Companies frequently make mistakes in this area by going to extremes. One extreme takes an organizational silo approach, such as handling the whole housing ecosystem through the department or function that deals with mortgages. Capabilities will be insufficient in this paradigm, making scaling problematic.
At the opposite end of the spectrum, organizations utilize the venture capital model to acquire firms that they believe are needed, such as technology platform providers, and then fight to integrate the purchase with their existing competencies, go-to-market strategies, and data systems. The best model will be in the center, adjusted to both internal and external circumstances.
Future research might uncover, explore, and examine further implications of digital ecosystems for competitive strategy. One such issue concerns the mechanisms involved in ecological “digitization.” Firms undoubtedly have a role in digitizing value chains and establishing industrial ecosystems. In this case, the procedure entails digitizing existing ecosystems (or value chain interdependencies). Interdependencies exist outside of existing value chains in consumption ecosystems, on the other hand.

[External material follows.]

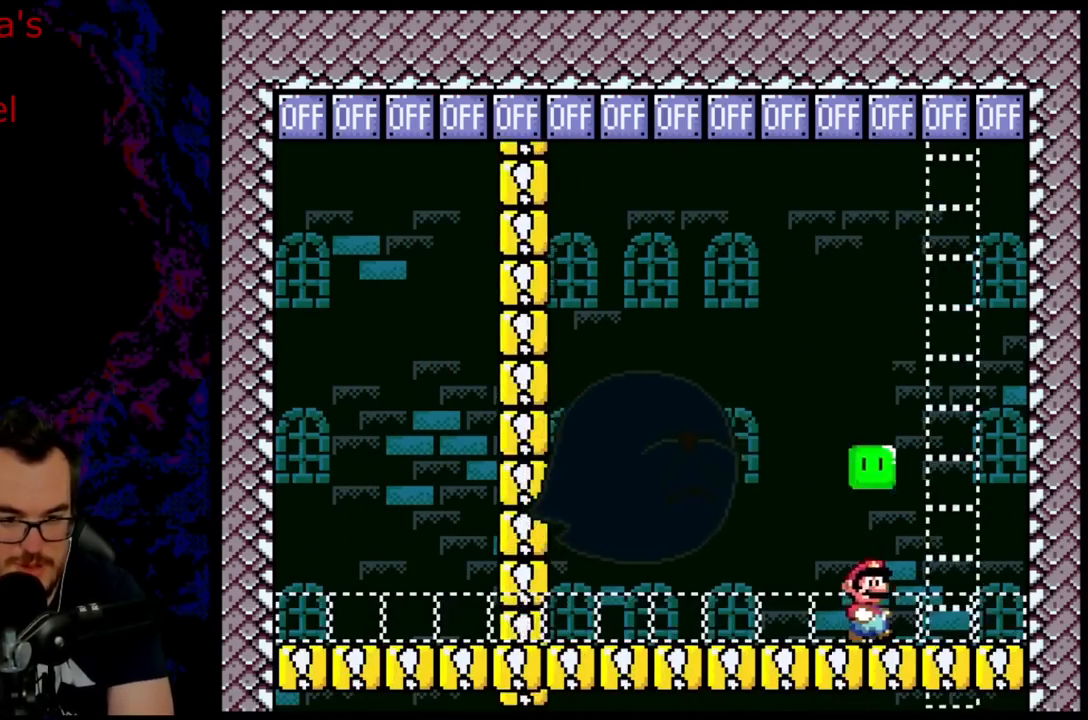
{"buttons": ["B", "Y", "DPAD_UP"], "events": [[17, "B", "down"], [50, "DPAD_UP", "down"], [67, "DPAD_RIGHT", "up"], [83, "DPAD_LEFT", "down"], [283, "Y", "up"], [317, "DPAD_LEFT", "up"], [333, "DPAD_RIGHT", "down"], [383, "Y", "down"], [500, "DPAD_RIGHT", "up"]]}
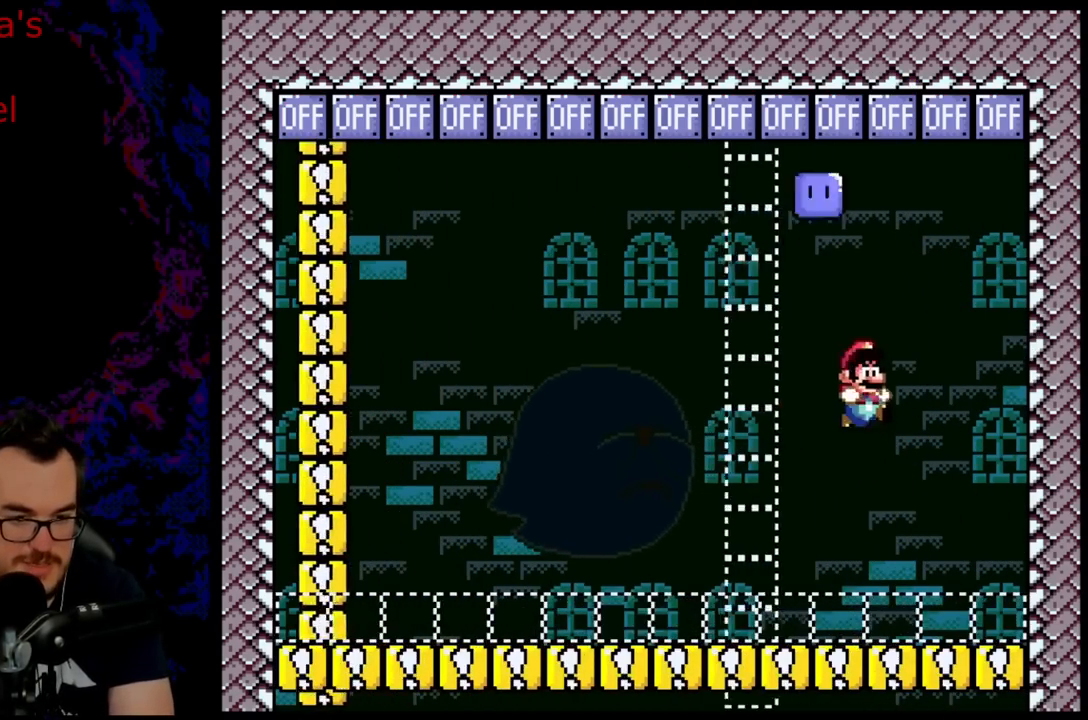
{"buttons": ["Y", "DPAD_LEFT"], "events": [[17, "DPAD_LEFT", "down"], [33, "DPAD_UP", "up"], [200, "DPAD_LEFT", "up"], [300, "DPAD_LEFT", "down"], [383, "B", "up"]]}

These ecosystems develop as a result of “connected” entities and assets that add to the data created as a by-product. An individual company’s involvement in digitization is significantly smaller; rather, it benefits from a growing network of similar businesses formed by greater technical forces. As a result, analyzing the digitalization of consuming ecosystems may necessitate a different strategy than studying the digitization of production ecosystems.
Data, rather than goods, plays a significant role in value generation in digital ecosystems, which has consequences for organizational architecture. Part of the aims of what is commonly referred to as digital transformation are new organizational structures that enable conventional enterprises to compete effectively in digital ecosystems.